Sans ambages, la Banque de la République d’Haïti dans sa nouvelle publication sur la question affirme que la dépendance d’une strate considérable de la population aux transferts sans contrepartie reflète la dégradation de la situation économique et sociopolitique du pays observée ces dernières années. Cette dépendance traduit aussi l’échec avec un E majuscule de nos élites à créer les conditions nécessaires pour empêcher cet exorde massif vers d’autres cieux de notre force de travail et aussi cette fuite de cerveaux vertigineuse. Les élites de ce pays ont échoué à créer des emplois décents et à instaurer un climat de stabilité apte à attirer des investissements directs étrangers et à favoriser le développement de l’industrie touristique par exemple, à l’instar de nos voisins de la région.
Principale source de devises de l’économie haïtienne, les transferts de la diaspora constituent une contribution économique indispensable pour des dépenses liées à la consommation, l’éducation, le logement et la santé. À défaut d’être canalisés dans des secteurs d’activités porteurs et créateurs de richesses. Englué dans une instabilité sociopolitique chronique et une insécurité généralisée, le pays n’a pas su profiter pleinement de ces transferts qui ont connu une croissance importante à partir du début de la décennie 2000.

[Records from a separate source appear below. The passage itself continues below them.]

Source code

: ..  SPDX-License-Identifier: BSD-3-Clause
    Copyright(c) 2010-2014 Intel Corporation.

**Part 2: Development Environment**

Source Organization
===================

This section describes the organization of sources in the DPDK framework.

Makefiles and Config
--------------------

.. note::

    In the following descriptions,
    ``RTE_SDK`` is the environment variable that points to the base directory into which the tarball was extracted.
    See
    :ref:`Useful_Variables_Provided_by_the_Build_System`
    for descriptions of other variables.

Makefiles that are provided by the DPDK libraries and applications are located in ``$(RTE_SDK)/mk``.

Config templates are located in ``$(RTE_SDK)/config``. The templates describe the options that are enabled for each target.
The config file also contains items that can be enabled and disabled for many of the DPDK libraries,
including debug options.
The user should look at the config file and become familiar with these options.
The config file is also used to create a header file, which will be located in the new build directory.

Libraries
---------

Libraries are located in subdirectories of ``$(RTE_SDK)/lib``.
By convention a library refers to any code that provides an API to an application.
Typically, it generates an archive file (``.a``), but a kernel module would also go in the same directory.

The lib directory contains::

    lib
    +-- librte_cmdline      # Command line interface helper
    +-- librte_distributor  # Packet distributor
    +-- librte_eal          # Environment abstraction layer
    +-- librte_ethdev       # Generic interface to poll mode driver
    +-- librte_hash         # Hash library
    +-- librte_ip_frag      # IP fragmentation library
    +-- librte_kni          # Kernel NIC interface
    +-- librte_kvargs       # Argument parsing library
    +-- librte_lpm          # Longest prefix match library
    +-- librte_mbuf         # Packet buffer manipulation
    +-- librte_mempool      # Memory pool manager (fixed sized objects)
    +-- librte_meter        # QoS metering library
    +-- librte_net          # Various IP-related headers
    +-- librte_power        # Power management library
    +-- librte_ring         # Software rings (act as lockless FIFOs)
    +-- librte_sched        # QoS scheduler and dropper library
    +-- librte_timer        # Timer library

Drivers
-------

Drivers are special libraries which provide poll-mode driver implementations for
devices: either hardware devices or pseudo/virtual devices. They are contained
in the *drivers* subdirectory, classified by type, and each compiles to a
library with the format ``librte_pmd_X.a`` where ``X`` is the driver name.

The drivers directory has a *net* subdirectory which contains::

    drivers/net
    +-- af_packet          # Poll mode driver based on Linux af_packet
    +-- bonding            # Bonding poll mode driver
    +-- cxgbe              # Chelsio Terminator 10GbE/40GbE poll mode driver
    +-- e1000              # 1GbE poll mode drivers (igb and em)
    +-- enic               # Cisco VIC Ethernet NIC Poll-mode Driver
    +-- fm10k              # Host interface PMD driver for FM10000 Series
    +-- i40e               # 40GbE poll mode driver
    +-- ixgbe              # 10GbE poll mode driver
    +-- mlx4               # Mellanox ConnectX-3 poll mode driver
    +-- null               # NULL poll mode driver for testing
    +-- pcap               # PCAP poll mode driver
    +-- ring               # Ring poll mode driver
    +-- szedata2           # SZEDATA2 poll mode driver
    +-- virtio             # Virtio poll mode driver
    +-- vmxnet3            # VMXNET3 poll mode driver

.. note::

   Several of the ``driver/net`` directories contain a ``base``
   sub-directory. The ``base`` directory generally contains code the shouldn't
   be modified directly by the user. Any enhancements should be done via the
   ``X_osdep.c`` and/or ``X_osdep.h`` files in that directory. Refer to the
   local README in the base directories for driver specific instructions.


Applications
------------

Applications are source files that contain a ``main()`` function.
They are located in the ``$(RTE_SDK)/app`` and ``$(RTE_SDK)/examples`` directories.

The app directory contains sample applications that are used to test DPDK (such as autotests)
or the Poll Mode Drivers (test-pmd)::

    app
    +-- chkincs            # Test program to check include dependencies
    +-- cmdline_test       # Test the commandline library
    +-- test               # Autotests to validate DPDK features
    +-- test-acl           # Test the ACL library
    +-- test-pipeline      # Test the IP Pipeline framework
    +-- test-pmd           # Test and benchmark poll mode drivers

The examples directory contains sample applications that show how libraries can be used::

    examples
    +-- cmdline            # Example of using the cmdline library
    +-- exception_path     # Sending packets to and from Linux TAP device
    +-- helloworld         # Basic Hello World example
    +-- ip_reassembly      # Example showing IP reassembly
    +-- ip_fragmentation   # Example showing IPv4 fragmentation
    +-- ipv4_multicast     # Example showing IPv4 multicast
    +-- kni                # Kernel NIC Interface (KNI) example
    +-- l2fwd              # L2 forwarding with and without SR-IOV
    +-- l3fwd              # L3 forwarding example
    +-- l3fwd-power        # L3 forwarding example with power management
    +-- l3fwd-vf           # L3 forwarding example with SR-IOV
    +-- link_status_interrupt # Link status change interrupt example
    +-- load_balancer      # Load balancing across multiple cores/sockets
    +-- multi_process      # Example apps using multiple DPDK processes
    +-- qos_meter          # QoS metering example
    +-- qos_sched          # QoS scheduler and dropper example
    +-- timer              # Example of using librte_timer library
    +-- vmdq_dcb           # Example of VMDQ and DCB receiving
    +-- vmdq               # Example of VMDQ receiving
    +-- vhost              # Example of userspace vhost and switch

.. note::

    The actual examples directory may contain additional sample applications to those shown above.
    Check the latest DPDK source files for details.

En attendant une meilleure redirection de ces flux, il n’est pas vain de rappeler que les montants reçus par Haïti sont supérieurs aux transferts publics, aux flux d’investissements directs et aux exportations. Ils impactent favorablement le solde courant de la balance des paiements en atténuant l’effet du déficit commercial.
Plus d’un siècle après sa parution, l’ouvrage du Dr Jean Price Mars, la vocation de l’élite, est plus que jamais d’actualité. Haïti doit faire mieux et peut faire mieux de cette manne qui, après tout, n’est pas intarissable. Une chose est sûre: Haïti n’y arrivera pas sans une implication effective de ses élites.